Signs of brilliance from the Strictly and EasEnders star.

As You Like It review: Rose Ayling-Ellis’s physical poetry using sign language is a winner-Claire Allfree for Metro-Entertainment – Metro

Leah Harvey (Rosalind) and Rose Ayling-Ellis (Celia) in As You Like It (Picture: Manuel Harlan)

From Strictly to Shakespeare is quite a leap, but EastEnders actress and 2021 dance champion Rose Ayling-Ellis makes it look easy in Josie Rourke’s autumnal revival of Shakespeare’s bittersweet comedy.

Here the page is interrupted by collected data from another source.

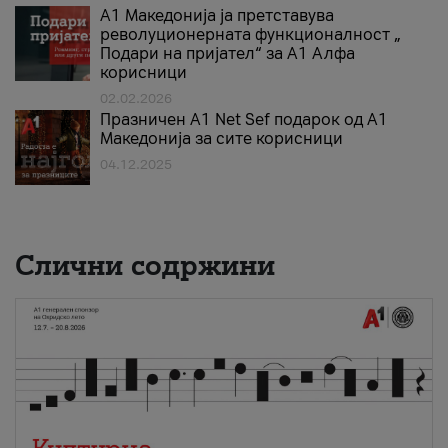
А1 Македонија ја претставува
револуционерната функционалност „
Подари на пријател“ за А1 Алфа
корисници
02.02.2026
Празничен A1 Net Sеf подарок од А1
Македонија за сите корисници
04.12.2025
Слични содржини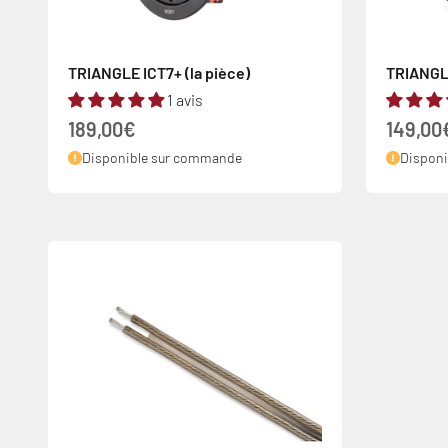
TRIANGLE ICT7+ (la pièce)
TRIANGLE
1 avis
Prix de vente
Prix de
189,00€
149,00
Disponible sur commande
Dispon
De 300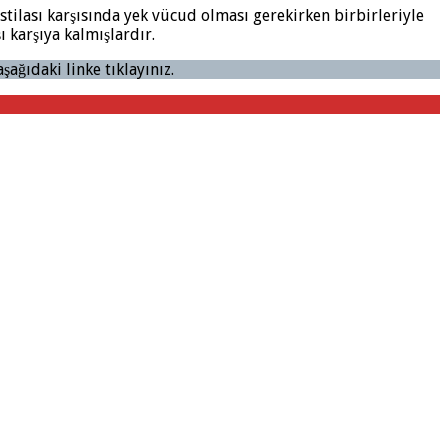
stilası karşısında yek vücud olması gerekirken birbirleriyle
 karşıya kalmışlardır.
ağıdaki linke tıklayınız.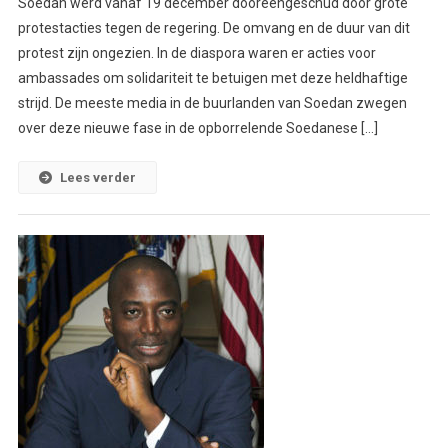
Soedan werd vanaf 19 december dooreengeschud door grote
protestacties tegen de regering. De omvang en de duur van dit
protest zijn ongezien. In de diaspora waren er acties voor
ambassades om solidariteit te betuigen met deze heldhaftige
strijd. De meeste media in de buurlanden van Soedan zwegen
over deze nieuwe fase in de opborrelende Soedanese […]
Lees verder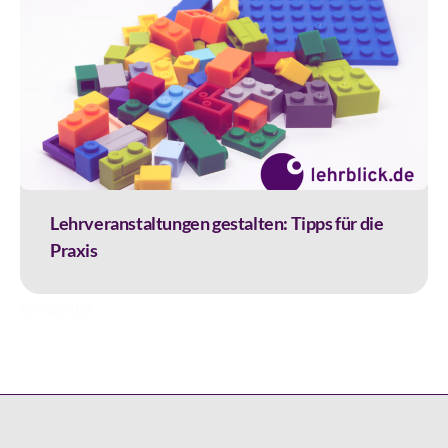
Lehrveranstaltungen gestalten: Tipps für die
Praxis
Lehrqualität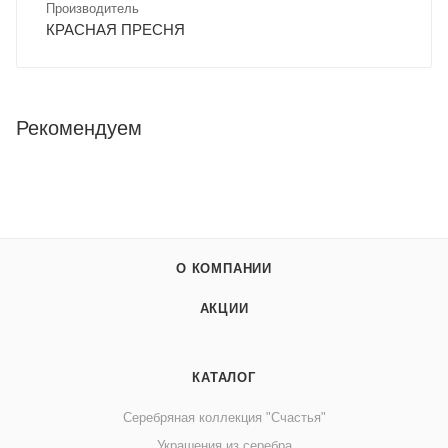
Производитель
КРАСНАЯ ПРЕСНЯ
Рекомендуем
О КОМПАНИИ
АКЦИИ
КАТАЛОГ
Серебряная коллекция "Счастья"
Украшения из серебра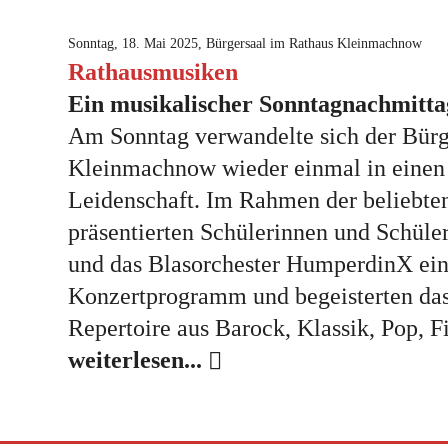
Sonntag, 18. Mai 2025, Bürgersaal im Rathaus Kleinmachnow
Rathausmusiken
Ein musikalischer Sonntagnachmitta
Am Sonntag verwandelte sich der Bürg
Kleinmachnow wieder einmal in einen 
Leidenschaft. Im Rahmen der beliebt
präsentierten Schülerinnen und Schüle
und das Blasorchester HumperdinX ein
Konzertprogramm und begeisterten das
Repertoire aus Barock, Klassik, Pop, 
weiterlesen...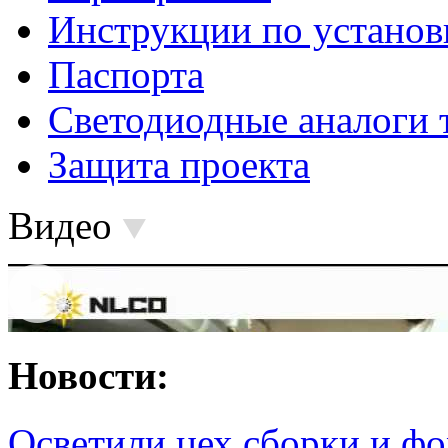
Инструкции по установ
Паспорта
Светодиодные аналоги 
Защита проекта
Видео
Новости:
Осветили цех сборки и фо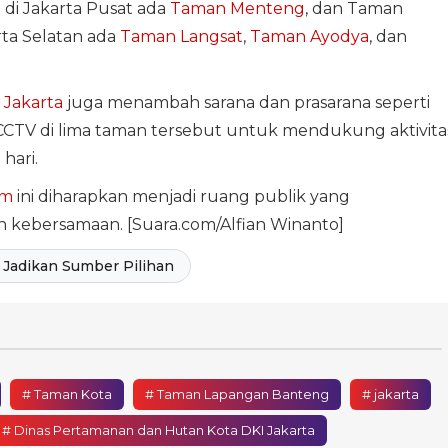
 di Jakarta Pusat ada
Taman Menteng
, dan Taman
ta Selatan ada
Taman Langsat
,
Taman Ayodya
, dan
 Jakarta
juga menambah sarana dan prasarana seperti
 CCTV di lima taman tersebut untuk mendukung aktivita
hari.
am
ini diharapkan menjadi ruang publik yang
n kebersamaan. [Suara.com/Alfian Winanto]
Jadikan Sumber Pilihan
# Taman Kota
# Taman Lapangan Banteng
# jakarta
# Dinas Pertamanan dan Hutan Kota DKI Jakarta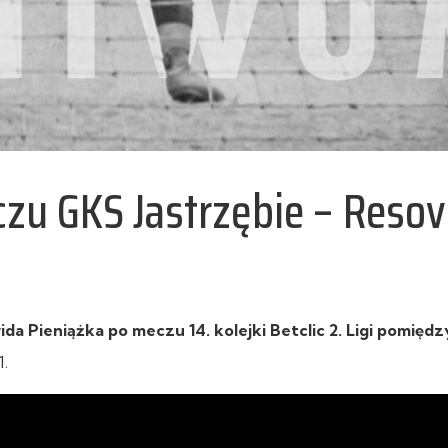
zu GKS Jastrzębie – Resov
a Pieniążka po meczu 14. kolejki Betclic 2. Ligi pomięd
1.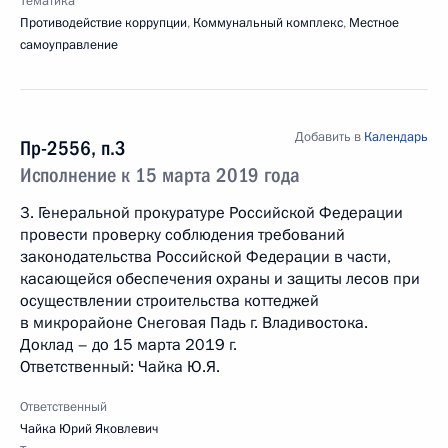
Тематика
Противодействие коррупции
,
Коммунальный комплекс
,
Местное
самоуправление
Добавить в
Календарь
Пр-2556, п.3
Исполнение к 15 марта 2019 года
3. Генеральной прокуратуре Российской Федерации
провести проверку соблюдения требований
законодательства Российской Федерации в части,
касающейся обеспечения охраны и защиты лесов при
осуществлении строительства коттеджей
в микрорайоне Снеговая Падь г. Владивостока.
Доклад – до 15 марта 2019 г.
Ответственный: Чайка Ю.Я.
Ответственный
Чайка Юрий Яковлевич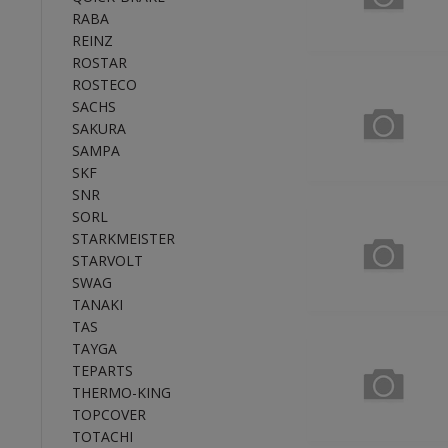
RABA
REINZ
ROSTAR
ROSTECO
SACHS
SAKURA
SAMPA
SKF
SNR
SORL
STARKMEISTER
STARVOLT
SWAG
TANAKI
TAS
TAYGA
TEPARTS
THERMO-KING
TOPCOVER
TOTACHI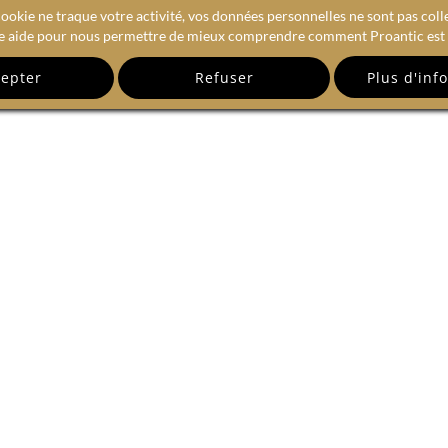
ookie ne traque votre activité, vos données personnelles ne sont pas coll
e aide pour nous permettre de mieux comprendre comment Proantic est u
epter
Refuser
RECEVEZ NOTRE NEWSLETTE
email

She plays Celia, who flees her repressive father and heads to the quasi-fantastical forest of Arden with her cousin Rosalind (Leah Harvey), both of them dressed as men.

As a British Sign Language user, Ayling-Ellis delivers the Bard’s verse in a winning mix of BSL, Sign Supported English and expressive physical gestures that have their own vivid physical poetry.

It is fitting for a play that is steeped less in action than in a certain musical romantic sensibility. And I’m not sure I’ve ever seen a Celia quite this animated, anguished, mischievous and assertive. She’s worth the trip all by herself.

Still, it’s a bold move by Rourke to stage one of Shakespeare’s less-performed plays as only the second show at this brand new theatre on Charing Cross Road.

Martha Plimpton’s Jacques lacks the required bleakness (Picture: Johan Persson)

Her production, staged in the round, is full of beauty, with on-stage pianist Michael Bruce accompanying the verse throughout in ways that neatly accentuate the play’s lambent lyricism. Leaves fall from above, like the scraps of poetry Alfred Enoch’s love-struck Orlando leaves on the trees for Rosalind. The stage glows like a jewel.

Harvey – one of several trans and non-binary performers – is a lovely playful Rosalind, but others miss the detail and the darker undertones. I wanted more bleak anguish from Martha Plimpton’s Jacques, for instance. There’s a sense the production is in thrall to its own loveliness.

But maybe there’s nothing wrong with loveliness at this time of year. And Ayling-Ellis makes Celia her own.